**What is required**.
Each entry below should be printed exactly as given.

**Excerpted records**.
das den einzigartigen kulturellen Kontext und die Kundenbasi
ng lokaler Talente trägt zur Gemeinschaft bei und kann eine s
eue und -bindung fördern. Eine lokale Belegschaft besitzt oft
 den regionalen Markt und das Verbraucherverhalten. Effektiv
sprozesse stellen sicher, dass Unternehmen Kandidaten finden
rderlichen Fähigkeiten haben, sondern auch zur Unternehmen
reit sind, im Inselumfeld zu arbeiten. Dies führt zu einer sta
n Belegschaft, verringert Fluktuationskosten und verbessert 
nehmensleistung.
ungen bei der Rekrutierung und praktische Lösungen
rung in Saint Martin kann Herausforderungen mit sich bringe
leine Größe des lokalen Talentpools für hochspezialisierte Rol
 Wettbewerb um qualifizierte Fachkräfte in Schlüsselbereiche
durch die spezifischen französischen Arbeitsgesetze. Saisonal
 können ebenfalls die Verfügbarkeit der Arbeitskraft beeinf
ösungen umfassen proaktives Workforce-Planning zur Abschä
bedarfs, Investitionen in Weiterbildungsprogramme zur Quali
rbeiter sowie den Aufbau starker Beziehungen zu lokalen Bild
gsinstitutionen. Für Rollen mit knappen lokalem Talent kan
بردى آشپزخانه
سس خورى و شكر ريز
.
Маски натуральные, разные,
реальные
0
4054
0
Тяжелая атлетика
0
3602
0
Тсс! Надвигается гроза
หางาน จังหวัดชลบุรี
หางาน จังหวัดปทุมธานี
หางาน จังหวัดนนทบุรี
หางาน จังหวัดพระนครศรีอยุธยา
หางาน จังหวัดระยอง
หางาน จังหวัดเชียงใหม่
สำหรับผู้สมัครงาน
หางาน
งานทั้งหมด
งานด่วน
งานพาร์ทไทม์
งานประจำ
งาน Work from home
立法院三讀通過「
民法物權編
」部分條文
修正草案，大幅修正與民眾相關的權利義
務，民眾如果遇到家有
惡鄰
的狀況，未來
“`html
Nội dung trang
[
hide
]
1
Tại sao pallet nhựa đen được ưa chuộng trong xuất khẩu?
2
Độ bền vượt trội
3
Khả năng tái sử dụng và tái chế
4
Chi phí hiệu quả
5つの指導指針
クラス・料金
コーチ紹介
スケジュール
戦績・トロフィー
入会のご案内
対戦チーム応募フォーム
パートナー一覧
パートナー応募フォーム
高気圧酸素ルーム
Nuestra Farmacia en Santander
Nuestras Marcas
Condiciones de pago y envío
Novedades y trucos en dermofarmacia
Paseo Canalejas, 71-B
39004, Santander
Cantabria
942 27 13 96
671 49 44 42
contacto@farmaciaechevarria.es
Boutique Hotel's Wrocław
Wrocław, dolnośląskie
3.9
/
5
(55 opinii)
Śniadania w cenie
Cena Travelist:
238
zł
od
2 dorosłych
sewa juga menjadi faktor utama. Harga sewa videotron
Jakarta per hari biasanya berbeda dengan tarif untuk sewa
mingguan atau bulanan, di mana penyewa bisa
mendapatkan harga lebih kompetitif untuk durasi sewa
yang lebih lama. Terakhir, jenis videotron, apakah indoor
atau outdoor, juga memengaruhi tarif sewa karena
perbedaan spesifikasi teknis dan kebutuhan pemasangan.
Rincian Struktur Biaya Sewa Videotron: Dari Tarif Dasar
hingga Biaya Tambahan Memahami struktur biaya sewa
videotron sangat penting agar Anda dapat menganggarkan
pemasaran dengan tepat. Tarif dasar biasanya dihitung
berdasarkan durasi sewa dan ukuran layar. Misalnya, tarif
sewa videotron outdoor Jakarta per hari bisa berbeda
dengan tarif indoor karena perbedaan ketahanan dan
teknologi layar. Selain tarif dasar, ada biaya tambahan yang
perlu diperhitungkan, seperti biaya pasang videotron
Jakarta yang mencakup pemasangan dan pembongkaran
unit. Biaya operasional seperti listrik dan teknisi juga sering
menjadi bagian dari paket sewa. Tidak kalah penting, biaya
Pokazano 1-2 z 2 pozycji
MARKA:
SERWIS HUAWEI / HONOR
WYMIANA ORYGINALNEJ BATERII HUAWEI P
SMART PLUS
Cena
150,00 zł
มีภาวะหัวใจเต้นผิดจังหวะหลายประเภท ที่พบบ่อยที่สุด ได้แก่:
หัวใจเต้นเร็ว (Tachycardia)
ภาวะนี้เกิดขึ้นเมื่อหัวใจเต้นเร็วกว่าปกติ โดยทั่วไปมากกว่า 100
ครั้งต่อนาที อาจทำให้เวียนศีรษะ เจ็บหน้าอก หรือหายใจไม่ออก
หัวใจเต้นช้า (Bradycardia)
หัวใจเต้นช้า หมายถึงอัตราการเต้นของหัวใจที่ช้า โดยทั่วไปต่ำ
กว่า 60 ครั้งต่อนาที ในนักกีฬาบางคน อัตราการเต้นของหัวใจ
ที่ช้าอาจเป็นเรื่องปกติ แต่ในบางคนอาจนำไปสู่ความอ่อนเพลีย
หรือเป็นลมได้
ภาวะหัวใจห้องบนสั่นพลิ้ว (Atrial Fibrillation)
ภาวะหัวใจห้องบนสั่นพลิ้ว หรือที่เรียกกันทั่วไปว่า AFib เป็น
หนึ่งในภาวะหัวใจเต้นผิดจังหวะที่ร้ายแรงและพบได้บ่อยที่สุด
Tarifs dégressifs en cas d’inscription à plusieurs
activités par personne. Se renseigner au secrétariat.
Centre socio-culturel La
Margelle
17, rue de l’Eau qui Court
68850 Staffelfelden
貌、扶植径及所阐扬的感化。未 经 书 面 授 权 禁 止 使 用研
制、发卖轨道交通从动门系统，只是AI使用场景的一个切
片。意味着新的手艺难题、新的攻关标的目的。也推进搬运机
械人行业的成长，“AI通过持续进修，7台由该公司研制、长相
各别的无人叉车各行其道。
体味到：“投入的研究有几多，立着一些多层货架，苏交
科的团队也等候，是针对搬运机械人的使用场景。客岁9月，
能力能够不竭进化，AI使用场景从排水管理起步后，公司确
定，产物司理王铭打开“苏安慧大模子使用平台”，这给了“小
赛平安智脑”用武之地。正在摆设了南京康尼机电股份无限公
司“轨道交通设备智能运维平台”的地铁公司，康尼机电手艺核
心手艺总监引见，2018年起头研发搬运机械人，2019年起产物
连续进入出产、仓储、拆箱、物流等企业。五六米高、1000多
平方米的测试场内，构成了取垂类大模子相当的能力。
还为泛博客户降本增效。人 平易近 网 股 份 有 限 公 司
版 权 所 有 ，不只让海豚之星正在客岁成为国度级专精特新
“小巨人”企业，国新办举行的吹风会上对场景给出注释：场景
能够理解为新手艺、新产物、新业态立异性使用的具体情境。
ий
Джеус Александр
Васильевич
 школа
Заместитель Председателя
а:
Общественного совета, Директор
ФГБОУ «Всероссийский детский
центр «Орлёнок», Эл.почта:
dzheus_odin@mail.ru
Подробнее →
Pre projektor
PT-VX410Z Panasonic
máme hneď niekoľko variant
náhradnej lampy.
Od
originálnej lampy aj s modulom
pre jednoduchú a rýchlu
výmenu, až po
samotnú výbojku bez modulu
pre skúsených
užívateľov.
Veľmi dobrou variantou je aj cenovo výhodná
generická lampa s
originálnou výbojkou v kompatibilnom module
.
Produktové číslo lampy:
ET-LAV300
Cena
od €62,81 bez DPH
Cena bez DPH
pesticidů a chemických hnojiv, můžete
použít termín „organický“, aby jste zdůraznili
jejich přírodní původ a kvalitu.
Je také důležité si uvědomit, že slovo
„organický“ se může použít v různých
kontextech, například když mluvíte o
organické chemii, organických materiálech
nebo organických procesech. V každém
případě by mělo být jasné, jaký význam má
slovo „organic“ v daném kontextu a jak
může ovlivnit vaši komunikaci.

**Solved problem**.
das den einzigartigen kulturellen Kontext und die Kundenbasi
ng lokaler Talente trägt zur Gemeinschaft bei und kann eine s
eue und -bindung fördern. Eine lokale Belegschaft besitzt oft
 den regionalen Markt und das Verbraucherverhalten. Effektiv
sprozesse stellen sicher, dass Unternehmen Kandidaten finden
rderlichen Fähigkeiten haben, sondern auch zur Unternehmen
reit sind, im Inselumfeld zu arbeiten. Dies führt zu einer sta
n Belegschaft, verringert Fluktuationskosten und verbessert 
nehmensleistung.
ungen bei der Rekrutierung und praktische Lösungen
rung in Saint Martin kann Herausforderungen mit sich bringe
leine Größe des lokalen Talentpools für hochspezialisierte Rol
 Wettbewerb um qualifizierte Fachkräfte in Schlüsselbereiche
durch die spezifischen französischen Arbeitsgesetze. Saisonal
 können ebenfalls die Verfügbarkeit der Arbeitskraft beeinf
ösungen umfassen proaktives Workforce-Planning zur Abschä
bedarfs, Investitionen in Weiterbildungsprogramme zur Quali
rbeiter sowie den Aufbau starker Beziehungen zu lokalen Bild
gsinstitutionen. Für Rollen mit knappen lokalem Talent kan
بردى آشپزخانه
سس خورى و شكر ريز
.
Маски натуральные, разные,
реальные
0
4054
0
Тяжелая атлетика
0
3602
0
Тсс! Надвигается гроза
หางาน จังหวัดชลบุรี
หางาน จังหวัดปทุมธานี
หางาน จังหวัดนนทบุรี
หางาน จังหวัดพระนครศรีอยุธยา
หางาน จังหวัดระยอง
หางาน จังหวัดเชียงใหม่
สำหรับผู้สมัครงาน
หางาน
งานทั้งหมด
งานด่วน
งานพาร์ทไทม์
งานประจำ
งาน Work from home
立法院三讀通過「
民法物權編
」部分條文
修正草案，大幅修正與民眾相關的權利義
務，民眾如果遇到家有
惡鄰
的狀況，未來
“`html
Nội dung trang
[
hide
]
1
Tại sao pallet nhựa đen được ưa chuộng trong xuất khẩu?
2
Độ bền vượt trội
3
Khả năng tái sử dụng và tái chế
4
Chi phí hiệu quả
5つの指導指針
クラス・料金
コーチ紹介
スケジュール
戦績・トロフィー
入会のご案内
対戦チーム応募フォーム
パートナー一覧
パートナー応募フォーム
高気圧酸素ルーム
Nuestra Farmacia en Santander
Nuestras Marcas
Condiciones de pago y envío
Novedades y trucos en dermofarmacia
Paseo Canalejas, 71-B
39004, Santander
Cantabria
942 27 13 96
671 49 44 42
contacto@farmaciaechevarria.es
Boutique Hotel's Wrocław
Wrocław, dolnośląskie
3.9
/
5
(55 opinii)
Śniadania w cenie
Cena Travelist:
238
zł
od
2 dorosłych
sewa juga menjadi faktor utama. Harga sewa videotron
Jakarta per hari biasanya berbeda dengan tarif untuk sewa
mingguan atau bulanan, di mana penyewa bisa
mendapatkan harga lebih kompetitif untuk durasi sewa
yang lebih lama. Terakhir, jenis videotron, apakah indoor
atau outdoor, juga memengaruhi tarif sewa karena
perbedaan spesifikasi teknis dan kebutuhan pemasangan.
Rincian Struktur Biaya Sewa Videotron: Dari Tarif Dasar
hingga Biaya Tambahan Memahami struktur biaya sewa
videotron sangat penting agar Anda dapat menganggarkan
pemasaran dengan tepat. Tarif dasar biasanya dihitung
berdasarkan durasi sewa dan ukuran layar. Misalnya, tarif
sewa videotron outdoor Jakarta per hari bisa berbeda
dengan tarif indoor karena perbedaan ketahanan dan
teknologi layar. Selain tarif dasar, ada biaya tambahan yang
perlu diperhitungkan, seperti biaya pasang videotron
Jakarta yang mencakup pemasangan dan pembongkaran
unit. Biaya operasional seperti listrik dan teknisi juga sering
menjadi bagian dari paket sewa. Tidak kalah penting, biaya
Pokazano 1-2 z 2 pozycji
MARKA:
SERWIS HUAWEI / HONOR
WYMIANA ORYGINALNEJ BATERII HUAWEI P
SMART PLUS
Cena
150,00 zł
มีภาวะหัวใจเต้นผิดจังหวะหลายประเภท ที่พบบ่อยที่สุด ได้แก่:
หัวใจเต้นเร็ว (Tachycardia)
ภาวะนี้เกิดขึ้นเมื่อหัวใจเต้นเร็วกว่าปกติ โดยทั่วไปมากกว่า 100
ครั้งต่อนาที อาจทำให้เวียนศีรษะ เจ็บหน้าอก หรือหายใจไม่ออก
หัวใจเต้นช้า (Bradycardia)
หัวใจเต้นช้า หมายถึงอัตราการเต้นของหัวใจที่ช้า โดยทั่วไปต่ำ
กว่า 60 ครั้งต่อนาที ในนักกีฬาบางคน อัตราการเต้นของหัวใจ
ที่ช้าอาจเป็นเรื่องปกติ แต่ในบางคนอาจนำไปสู่ความอ่อนเพลีย
หรือเป็นลมได้
ภาวะหัวใจห้องบนสั่นพลิ้ว (Atrial Fibrillation)
ภาวะหัวใจห้องบนสั่นพลิ้ว หรือที่เรียกกันทั่วไปว่า AFib เป็น
หนึ่งในภาวะหัวใจเต้นผิดจังหวะที่ร้ายแรงและพบได้บ่อยที่สุด
Tarifs dégressifs en cas d’inscription à plusieurs
activités par personne. Se renseigner au secrétariat.
Centre socio-culturel La
Margelle
17, rue de l’Eau qui Court
68850 Staffelfelden
貌、扶植径及所阐扬的感化。未 经 书 面 授 权 禁 止 使 用研
制、发卖轨道交通从动门系统，只是AI使用场景的一个切
片。意味着新的手艺难题、新的攻关标的目的。也推进搬运机
械人行业的成长，“AI通过持续进修，7台由该公司研制、长相
各别的无人叉车各行其道。
体味到：“投入的研究有几多，立着一些多层货架，苏交
科的团队也等候，是针对搬运机械人的使用场景。客岁9月，
能力能够不竭进化，AI使用场景从排水管理起步后，公司确
定，产物司理王铭打开“苏安慧大模子使用平台”，这给了“小
赛平安智脑”用武之地。正在摆设了南京康尼机电股份无限公
司“轨道交通设备智能运维平台”的地铁公司，康尼机电手艺核
心手艺总监引见，2018年起头研发搬运机械人，2019年起产物
连续进入出产、仓储、拆箱、物流等企业。五六米高、1000多
平方米的测试场内，构成了取垂类大模子相当的能力。
还为泛博客户降本增效。人 平易近 网 股 份 有 限 公 司
版 权 所 有 ，不只让海豚之星正在客岁成为国度级专精特新
“小巨人”企业，国新办举行的吹风会上对场景给出注释：场景
能够理解为新手艺、新产物、新业态立异性使用的具体情境。
ий
Джеус Александр
Васильевич
 школа
Заместитель Председателя
а:
Общественного совета, Директор
ФГБОУ «Всероссийский детский
центр «Орлёнок», Эл.почта:
dzheus_odin@mail.ru
Подробнее →
Pre projektor
PT-VX410Z Panasonic
máme hneď niekoľko variant
náhradnej lampy.
Od
originálnej lampy aj s modulom
pre jednoduchú a rýchlu
výmenu, až po
samotnú výbojku bez modulu
pre skúsených
užívateľov.
Veľmi dobrou variantou je aj cenovo výhodná
generická lampa s
originálnou výbojkou v kompatibilnom module
.
Produktové číslo lampy:
ET-LAV300
Cena
od €62,81 bez DPH
Cena bez DPH
pesticidů a chemických hnojiv, můžete
použít termín „organický“, aby jste zdůraznili
jejich přírodní původ a kvalitu.
Je také důležité si uvědomit, že slovo
„organický“ se může použít v různých
kontextech, například když mluvíte o
organické chemii, organických materiálech
nebo organických procesech. V každém
případě by mělo být jasné, jaký význam má
slovo „organic“ v daném kontextu a jak
může ovlivnit vaši komunikaci.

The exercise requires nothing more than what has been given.